Data to use below:
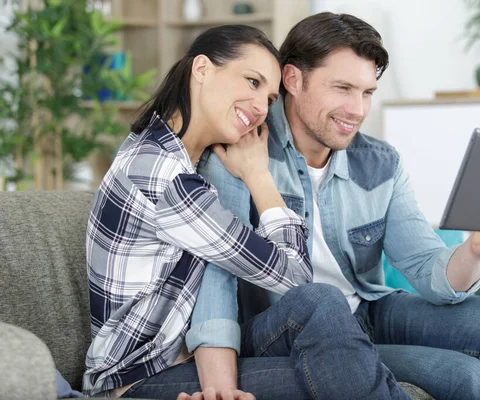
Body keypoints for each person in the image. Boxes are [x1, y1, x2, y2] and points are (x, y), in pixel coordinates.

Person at [191, 12, 480, 400]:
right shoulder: (240, 153)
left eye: (367, 92)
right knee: (462, 374)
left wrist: (476, 250)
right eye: (343, 88)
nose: (357, 110)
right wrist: (220, 386)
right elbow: (218, 276)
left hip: (367, 312)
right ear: (293, 80)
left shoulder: (381, 163)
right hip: (288, 328)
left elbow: (425, 266)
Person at [83, 24, 405, 400]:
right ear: (201, 70)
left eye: (269, 98)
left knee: (335, 339)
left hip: (185, 360)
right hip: (138, 380)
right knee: (334, 341)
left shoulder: (169, 154)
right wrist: (257, 175)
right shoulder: (163, 175)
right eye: (252, 82)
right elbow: (295, 275)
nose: (259, 109)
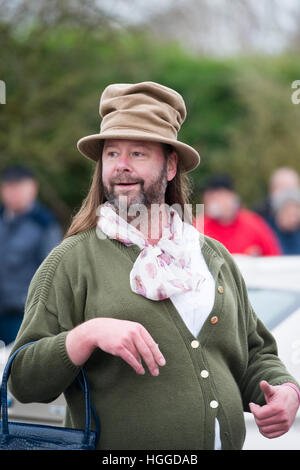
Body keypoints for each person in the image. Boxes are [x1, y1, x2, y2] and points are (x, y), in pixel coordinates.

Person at [8, 82, 300, 451]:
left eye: (138, 153)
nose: (121, 165)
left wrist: (286, 391)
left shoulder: (213, 256)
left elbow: (255, 354)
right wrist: (86, 335)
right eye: (112, 153)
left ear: (171, 165)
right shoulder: (70, 260)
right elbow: (23, 379)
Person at [0, 165, 62, 344]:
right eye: (9, 186)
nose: (14, 192)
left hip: (24, 315)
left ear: (33, 188)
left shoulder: (43, 224)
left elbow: (51, 273)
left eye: (19, 186)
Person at [196, 174, 282, 256]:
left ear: (230, 196)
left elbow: (274, 256)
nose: (209, 201)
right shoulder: (199, 226)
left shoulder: (253, 223)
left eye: (215, 196)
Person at [265, 189, 300, 255]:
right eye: (289, 215)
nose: (293, 219)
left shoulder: (297, 233)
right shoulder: (266, 230)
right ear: (279, 213)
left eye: (295, 215)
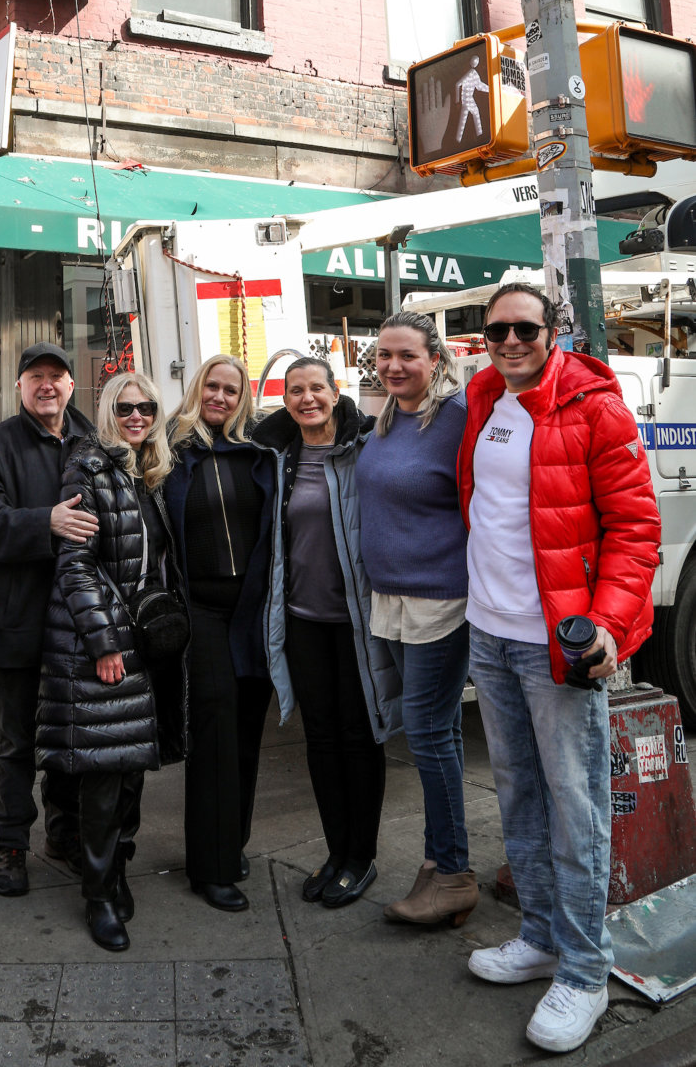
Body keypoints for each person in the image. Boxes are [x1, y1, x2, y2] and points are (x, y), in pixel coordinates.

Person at [459, 284, 659, 1054]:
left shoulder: (593, 408)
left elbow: (635, 528)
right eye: (496, 331)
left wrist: (607, 625)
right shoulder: (483, 397)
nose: (509, 342)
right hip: (489, 635)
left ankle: (583, 971)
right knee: (517, 797)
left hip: (556, 647)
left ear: (552, 330)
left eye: (524, 329)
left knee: (577, 810)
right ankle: (541, 937)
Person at [37, 371, 188, 952]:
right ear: (108, 413)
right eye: (125, 408)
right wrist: (103, 644)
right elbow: (75, 565)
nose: (137, 416)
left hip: (147, 642)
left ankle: (119, 869)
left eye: (146, 406)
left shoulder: (151, 472)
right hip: (103, 645)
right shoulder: (89, 468)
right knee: (104, 772)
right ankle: (98, 894)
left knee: (131, 768)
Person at [254, 357, 401, 909]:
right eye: (296, 390)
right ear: (285, 399)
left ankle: (361, 857)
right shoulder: (277, 455)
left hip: (358, 621)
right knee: (320, 739)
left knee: (360, 737)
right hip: (303, 620)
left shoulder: (367, 446)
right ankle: (336, 851)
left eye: (317, 387)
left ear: (336, 393)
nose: (307, 398)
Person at [356, 311, 476, 927]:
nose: (394, 365)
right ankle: (439, 865)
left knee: (427, 733)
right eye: (385, 355)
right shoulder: (386, 418)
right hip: (393, 598)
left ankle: (452, 873)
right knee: (440, 731)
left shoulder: (458, 419)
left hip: (440, 600)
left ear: (436, 358)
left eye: (407, 355)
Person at [0, 342, 93, 896]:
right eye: (35, 376)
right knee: (17, 743)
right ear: (19, 386)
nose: (47, 385)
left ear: (70, 385)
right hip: (20, 621)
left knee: (71, 738)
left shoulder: (92, 440)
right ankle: (10, 845)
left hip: (80, 626)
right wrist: (47, 523)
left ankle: (64, 834)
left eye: (56, 376)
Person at [164, 356, 275, 911]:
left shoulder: (257, 451)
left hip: (252, 610)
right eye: (212, 385)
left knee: (248, 730)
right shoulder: (169, 449)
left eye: (232, 390)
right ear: (197, 387)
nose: (220, 397)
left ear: (243, 400)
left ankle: (232, 842)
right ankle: (209, 867)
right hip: (201, 609)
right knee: (214, 729)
End of Data to use.
Problem to solve:
Search the records for the word "elbow". Copy each line where it appears.

Exercise output:
right elbow: (218, 276)
left elbow: (425, 266)
right elbow: (295, 275)
left elbow: (255, 354)
right elbow: (23, 379)
left elbow: (51, 273)
left elbow: (274, 256)
left elbow: (635, 528)
right elbow: (75, 565)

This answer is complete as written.